Doctor Sal scanned my blood-covered clothes. “Should I check on your injuries?”
“Is the baby okay?” I asked from the doorway, unable to go in, to go anywhere closer to my wife and the bed she’d betrayed me in.
“It is. Of course, it’s not ideal that I had to sedate her. If she’s still this hysterical when she wakes, we might have to restrain her. I can’t keep giving her sedatives in her state.”
“Can we get the baby now?”
Sal shook his head. “Theoretically. But we should give it another two to three weeks at least.”
How could I make sure the baby was safe? I’d have to keep an eye on Gaia 24/7 and hope she got over Andrea’s death. I knew I was foolish for hoping she could. And really, what could I hope for at this point? That we’d live under a roof, hating each other? Gaia would spend every waking moment wishing for my cruel death, and I’d spend every breath I took resenting her for what she’d done. This marriage was dead. It had been from the very start.
“Stay with her,” I said. I walked out and into the master bedroom where I showered quickly and dressed before I headed to Daniele’s room.
He’d fallen asleep, curled up on his side in bed. Slowly, I walked over to him and sank down on the floor. I stroked his unruly hair. He looked like Gaia. It’s what everyone had been saying from the very start. Her brown eyes and dark-blond hair, even her facial features. He had nothing of me. My sisters and mother had similar dark-blond hair color, so I’d assumed he’d inherited it from them. I closed my eyes. Andrea and Gaia shared very similar looks. If Andrea was Daniele’s father, that explained why he had nothing of me.
Acute pain sliced through my chest. I looked at the little boy I loved more than anything in the world. I’d never loved Gaia, not for herself. I’d respected and cared for her because she’d given me the purest gift in the world: a child.
I stood abruptly. Voices sounded in the corridor, one of them belonging to Father. I stepped outside, finding Faro and my father talking in urgent whispers. The moment Father looked at me, I wished I could have kept this from him. He limped toward me, looking pale and weak. He gripped my shoulder, his eyes searching mine. “If you want to make Gaia disappear after the baby is born, nobody would blame you, least of all me, my son.”

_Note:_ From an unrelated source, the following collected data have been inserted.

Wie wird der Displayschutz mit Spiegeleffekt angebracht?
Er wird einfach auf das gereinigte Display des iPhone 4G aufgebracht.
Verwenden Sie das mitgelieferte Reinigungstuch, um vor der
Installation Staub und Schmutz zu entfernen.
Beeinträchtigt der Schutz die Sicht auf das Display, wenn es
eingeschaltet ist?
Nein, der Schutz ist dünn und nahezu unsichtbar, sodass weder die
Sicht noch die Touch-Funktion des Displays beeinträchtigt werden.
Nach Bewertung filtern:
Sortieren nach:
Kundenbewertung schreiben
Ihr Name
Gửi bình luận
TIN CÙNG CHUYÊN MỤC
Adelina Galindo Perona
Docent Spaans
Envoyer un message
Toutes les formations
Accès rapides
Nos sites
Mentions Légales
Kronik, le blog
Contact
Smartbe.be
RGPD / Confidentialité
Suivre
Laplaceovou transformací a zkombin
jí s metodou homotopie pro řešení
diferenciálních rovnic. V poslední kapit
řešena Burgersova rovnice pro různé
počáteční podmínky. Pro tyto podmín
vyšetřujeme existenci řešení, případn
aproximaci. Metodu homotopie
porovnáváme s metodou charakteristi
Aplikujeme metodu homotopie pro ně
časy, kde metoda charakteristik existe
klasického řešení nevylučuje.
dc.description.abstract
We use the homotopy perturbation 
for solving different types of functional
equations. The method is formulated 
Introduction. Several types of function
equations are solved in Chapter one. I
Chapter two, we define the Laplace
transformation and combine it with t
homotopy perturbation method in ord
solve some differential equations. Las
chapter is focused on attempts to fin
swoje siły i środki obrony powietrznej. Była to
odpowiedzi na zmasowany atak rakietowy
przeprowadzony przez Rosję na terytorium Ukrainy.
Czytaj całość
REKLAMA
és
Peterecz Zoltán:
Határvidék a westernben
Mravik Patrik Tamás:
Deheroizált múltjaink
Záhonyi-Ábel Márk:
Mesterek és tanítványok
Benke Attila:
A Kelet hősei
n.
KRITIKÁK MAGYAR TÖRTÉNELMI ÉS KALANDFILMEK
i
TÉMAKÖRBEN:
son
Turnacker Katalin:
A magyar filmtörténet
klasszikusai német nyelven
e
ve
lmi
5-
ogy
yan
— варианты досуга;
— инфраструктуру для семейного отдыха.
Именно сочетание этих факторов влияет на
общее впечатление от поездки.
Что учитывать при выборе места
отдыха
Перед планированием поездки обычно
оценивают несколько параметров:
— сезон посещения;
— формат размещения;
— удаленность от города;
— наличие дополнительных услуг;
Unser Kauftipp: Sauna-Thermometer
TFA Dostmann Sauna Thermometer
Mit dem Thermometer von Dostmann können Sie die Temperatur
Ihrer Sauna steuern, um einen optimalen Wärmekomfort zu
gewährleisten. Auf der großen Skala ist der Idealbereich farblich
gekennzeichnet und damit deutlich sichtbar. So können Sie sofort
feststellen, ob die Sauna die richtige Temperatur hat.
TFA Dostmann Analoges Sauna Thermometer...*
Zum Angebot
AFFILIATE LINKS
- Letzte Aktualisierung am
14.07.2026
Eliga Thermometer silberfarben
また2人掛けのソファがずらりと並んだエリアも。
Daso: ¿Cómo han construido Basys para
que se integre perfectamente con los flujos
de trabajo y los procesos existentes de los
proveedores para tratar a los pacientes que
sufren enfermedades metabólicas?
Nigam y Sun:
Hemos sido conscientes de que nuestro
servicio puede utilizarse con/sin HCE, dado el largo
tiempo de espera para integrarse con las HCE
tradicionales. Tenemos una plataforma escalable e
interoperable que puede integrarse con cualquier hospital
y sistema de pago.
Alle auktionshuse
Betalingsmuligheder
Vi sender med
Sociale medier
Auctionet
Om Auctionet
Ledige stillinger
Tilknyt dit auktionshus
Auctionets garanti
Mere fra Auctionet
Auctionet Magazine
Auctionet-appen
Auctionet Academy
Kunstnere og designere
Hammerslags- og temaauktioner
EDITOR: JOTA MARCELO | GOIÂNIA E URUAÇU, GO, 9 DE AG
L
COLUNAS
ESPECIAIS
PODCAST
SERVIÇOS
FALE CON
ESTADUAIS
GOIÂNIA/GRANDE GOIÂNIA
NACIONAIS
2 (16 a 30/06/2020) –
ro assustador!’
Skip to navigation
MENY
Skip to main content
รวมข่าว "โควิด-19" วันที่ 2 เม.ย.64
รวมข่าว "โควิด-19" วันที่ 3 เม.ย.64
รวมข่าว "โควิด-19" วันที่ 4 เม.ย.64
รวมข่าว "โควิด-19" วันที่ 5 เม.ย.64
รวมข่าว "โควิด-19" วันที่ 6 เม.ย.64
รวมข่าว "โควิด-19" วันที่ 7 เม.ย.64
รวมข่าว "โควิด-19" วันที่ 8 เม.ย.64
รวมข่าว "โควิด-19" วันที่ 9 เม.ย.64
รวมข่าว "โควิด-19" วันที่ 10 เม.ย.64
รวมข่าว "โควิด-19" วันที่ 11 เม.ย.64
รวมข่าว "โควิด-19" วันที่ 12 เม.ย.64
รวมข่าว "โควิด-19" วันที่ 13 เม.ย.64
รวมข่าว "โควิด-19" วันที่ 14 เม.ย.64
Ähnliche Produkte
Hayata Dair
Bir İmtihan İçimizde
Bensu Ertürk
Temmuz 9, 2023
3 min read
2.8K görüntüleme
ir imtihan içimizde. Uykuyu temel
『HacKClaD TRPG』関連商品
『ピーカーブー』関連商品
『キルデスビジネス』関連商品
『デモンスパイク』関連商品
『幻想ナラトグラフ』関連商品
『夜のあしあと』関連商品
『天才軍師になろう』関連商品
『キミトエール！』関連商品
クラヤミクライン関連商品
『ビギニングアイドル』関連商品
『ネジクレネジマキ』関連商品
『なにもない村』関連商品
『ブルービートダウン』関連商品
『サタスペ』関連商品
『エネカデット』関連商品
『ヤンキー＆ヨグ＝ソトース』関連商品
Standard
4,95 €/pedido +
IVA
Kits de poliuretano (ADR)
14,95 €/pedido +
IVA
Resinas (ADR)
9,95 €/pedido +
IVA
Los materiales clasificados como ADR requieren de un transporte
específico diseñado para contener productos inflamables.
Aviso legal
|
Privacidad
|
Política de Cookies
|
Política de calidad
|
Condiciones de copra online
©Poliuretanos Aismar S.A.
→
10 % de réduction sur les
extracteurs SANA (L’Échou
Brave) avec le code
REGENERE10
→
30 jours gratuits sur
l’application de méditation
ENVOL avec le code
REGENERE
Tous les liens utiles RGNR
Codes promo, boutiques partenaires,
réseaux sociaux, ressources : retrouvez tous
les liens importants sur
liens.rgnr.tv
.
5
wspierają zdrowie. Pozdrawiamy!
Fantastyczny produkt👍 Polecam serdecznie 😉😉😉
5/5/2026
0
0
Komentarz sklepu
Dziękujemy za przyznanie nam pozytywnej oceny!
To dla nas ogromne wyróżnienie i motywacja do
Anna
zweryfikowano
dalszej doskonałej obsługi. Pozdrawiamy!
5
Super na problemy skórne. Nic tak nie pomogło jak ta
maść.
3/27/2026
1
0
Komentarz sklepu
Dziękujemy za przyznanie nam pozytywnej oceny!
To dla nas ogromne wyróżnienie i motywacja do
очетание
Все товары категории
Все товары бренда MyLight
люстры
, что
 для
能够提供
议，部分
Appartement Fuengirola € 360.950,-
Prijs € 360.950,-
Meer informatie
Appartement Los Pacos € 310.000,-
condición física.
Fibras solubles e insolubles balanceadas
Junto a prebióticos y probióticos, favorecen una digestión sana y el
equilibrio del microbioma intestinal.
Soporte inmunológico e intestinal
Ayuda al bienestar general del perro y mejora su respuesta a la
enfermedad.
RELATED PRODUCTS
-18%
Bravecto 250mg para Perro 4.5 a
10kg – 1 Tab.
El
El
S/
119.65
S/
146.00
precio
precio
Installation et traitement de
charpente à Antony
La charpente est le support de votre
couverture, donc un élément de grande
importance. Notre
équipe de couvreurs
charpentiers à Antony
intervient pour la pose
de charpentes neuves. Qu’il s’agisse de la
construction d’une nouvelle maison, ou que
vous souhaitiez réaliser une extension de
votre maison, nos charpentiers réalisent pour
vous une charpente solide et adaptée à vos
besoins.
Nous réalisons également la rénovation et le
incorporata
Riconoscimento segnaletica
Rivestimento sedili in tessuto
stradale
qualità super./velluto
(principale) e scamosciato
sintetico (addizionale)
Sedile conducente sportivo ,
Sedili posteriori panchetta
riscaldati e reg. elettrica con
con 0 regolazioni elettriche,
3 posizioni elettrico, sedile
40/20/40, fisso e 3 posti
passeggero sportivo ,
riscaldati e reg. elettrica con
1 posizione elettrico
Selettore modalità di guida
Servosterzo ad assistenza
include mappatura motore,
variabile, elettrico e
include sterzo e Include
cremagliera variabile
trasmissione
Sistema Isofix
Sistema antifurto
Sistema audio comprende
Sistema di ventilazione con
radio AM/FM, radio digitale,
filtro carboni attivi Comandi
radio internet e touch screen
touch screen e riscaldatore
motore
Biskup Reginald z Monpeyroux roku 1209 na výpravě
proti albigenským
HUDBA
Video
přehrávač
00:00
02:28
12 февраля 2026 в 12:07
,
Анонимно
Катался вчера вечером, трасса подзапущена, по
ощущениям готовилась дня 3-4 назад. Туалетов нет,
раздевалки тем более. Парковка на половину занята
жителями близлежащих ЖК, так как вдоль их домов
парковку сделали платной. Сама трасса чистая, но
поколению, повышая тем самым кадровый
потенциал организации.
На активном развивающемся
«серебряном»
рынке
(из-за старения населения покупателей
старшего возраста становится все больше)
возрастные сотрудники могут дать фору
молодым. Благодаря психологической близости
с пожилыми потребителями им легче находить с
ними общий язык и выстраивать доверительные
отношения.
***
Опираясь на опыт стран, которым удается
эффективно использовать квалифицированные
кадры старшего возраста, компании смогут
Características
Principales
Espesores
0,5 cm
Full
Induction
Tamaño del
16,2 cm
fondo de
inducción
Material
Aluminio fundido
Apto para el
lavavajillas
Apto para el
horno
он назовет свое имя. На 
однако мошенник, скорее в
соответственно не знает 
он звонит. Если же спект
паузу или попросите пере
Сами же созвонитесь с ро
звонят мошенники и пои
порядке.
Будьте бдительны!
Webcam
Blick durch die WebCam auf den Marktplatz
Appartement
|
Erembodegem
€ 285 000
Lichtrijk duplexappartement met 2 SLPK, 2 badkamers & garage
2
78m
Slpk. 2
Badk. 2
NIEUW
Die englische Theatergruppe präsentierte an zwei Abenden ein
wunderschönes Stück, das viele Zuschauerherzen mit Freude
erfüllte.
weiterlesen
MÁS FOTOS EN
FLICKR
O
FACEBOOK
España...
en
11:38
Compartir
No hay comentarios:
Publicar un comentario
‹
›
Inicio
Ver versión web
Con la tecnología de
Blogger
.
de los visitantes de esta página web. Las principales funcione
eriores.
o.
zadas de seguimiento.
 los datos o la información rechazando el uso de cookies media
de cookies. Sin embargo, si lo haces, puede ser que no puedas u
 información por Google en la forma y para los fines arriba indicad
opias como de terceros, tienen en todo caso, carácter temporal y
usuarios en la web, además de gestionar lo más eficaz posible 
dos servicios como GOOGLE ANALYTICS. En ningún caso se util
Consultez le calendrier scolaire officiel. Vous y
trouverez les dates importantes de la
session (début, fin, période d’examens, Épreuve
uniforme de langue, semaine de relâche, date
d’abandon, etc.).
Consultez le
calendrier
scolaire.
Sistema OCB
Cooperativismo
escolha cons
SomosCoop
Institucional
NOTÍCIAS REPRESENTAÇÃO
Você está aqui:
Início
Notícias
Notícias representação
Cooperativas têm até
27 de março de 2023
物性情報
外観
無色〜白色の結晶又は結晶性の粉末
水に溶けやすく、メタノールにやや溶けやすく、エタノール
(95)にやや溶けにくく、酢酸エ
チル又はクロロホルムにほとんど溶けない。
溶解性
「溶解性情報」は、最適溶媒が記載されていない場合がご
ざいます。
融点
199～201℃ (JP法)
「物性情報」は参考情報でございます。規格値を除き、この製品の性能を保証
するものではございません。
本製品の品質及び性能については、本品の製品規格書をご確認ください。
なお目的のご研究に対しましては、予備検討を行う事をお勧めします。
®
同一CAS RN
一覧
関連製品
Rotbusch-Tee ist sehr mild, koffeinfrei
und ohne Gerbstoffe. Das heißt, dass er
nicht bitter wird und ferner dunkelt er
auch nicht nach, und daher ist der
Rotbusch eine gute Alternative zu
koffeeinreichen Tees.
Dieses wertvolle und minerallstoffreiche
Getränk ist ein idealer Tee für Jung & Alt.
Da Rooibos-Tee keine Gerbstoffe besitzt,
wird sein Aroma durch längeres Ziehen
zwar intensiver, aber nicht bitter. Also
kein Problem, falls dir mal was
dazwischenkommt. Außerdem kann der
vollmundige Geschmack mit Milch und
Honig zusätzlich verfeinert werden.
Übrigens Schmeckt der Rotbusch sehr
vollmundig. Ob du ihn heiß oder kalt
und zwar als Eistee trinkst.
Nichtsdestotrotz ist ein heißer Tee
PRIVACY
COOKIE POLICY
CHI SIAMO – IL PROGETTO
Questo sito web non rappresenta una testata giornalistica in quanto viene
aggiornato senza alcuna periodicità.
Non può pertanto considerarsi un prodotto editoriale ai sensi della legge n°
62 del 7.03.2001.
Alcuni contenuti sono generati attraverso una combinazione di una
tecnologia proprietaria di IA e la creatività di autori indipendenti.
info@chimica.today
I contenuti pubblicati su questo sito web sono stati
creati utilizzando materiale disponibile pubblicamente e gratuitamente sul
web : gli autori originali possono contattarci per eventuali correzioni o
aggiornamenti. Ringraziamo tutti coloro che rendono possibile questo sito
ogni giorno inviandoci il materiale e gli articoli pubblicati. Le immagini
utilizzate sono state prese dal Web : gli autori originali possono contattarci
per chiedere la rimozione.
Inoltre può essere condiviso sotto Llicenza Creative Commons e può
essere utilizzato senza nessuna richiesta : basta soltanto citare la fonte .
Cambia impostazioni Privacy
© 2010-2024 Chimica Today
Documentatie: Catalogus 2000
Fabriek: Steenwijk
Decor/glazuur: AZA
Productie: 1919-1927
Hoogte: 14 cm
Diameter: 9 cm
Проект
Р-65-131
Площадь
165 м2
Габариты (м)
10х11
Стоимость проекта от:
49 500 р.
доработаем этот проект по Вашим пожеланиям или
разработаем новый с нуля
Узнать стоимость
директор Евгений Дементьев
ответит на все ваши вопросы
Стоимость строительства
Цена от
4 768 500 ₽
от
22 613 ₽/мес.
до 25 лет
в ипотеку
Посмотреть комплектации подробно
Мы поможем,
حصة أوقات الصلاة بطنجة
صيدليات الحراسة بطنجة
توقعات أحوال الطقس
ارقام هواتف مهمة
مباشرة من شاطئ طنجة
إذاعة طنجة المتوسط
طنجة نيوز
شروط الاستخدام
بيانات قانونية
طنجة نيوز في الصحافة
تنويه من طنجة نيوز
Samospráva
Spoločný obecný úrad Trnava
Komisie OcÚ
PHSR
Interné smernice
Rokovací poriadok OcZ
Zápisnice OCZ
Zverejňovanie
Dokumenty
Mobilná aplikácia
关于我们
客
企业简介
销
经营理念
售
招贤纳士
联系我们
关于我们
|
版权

I nodded. It wouldn’t be the first time a Made Man killed his wife for cheating. Would things have been different if Gaia hadn’t been pregnant? Would I have killed her like I had Andrea? I’d killed women before. The whores the bikers kept around to suck their dicks—but they’d been armed and trying to kill me and my men.
Gaia was still a woman, still my wife, still the mother of Simona and Daniele. I wouldn’t kill her unless it was her life against that of my children or mine.
“I don’t want her to disappear.”
Father looked puzzled. “Faro told me everything. How do you want to keep her around? She’s a danger to you.”
“I’m not worried about my life but those of my children.”
Father glanced at Faro then back at me. “You don’t know if they even are your children. You need to have a test as soon as possible.”
“And then?” I growled.
Father shrugged as if the matter was easy. “If they aren’t yours, we can send Gaia and them to live with her family, and you can find a new wife who can give you children.”
Giving away Daniele? Even our unborn baby girl had already lodged herself into my heart since I’d first heard her heartbeat and seen the ultrasound image.
Father clutched my shoulder more tightly. “Cassio, be reasonable. You need an heir. You can’t want to raise the children of another man. For God’s sake, those kids might be the result of incest. It’s sin.”
“Sin,” I repeated, chuckling bitterly. “I beat a man to death with my bare hands today. I skinned and burned a biker today to get information. I’ve killed more men than I can remember. We sell drugs, weapons. We blackmail and torture. How can a child be a sin?”
Father lowered his arm. “Let’s postpone this discussion to another day.”
“There won’t be another discussion, Father. Daniele and Simona are my children, end of story. Anyone who claims otherwise will have to pay the price.” Part of my resolve was cowardice. I was scared of the truth, scared of looking into Daniele’s face and not seeing my son, but Andrea’s. I’d never allow that to happen.
Father straightened. “Don’t forget who you are talking to.”
“I’m not. I respect you. Don’t destroy this by saying something I won’t forgive.”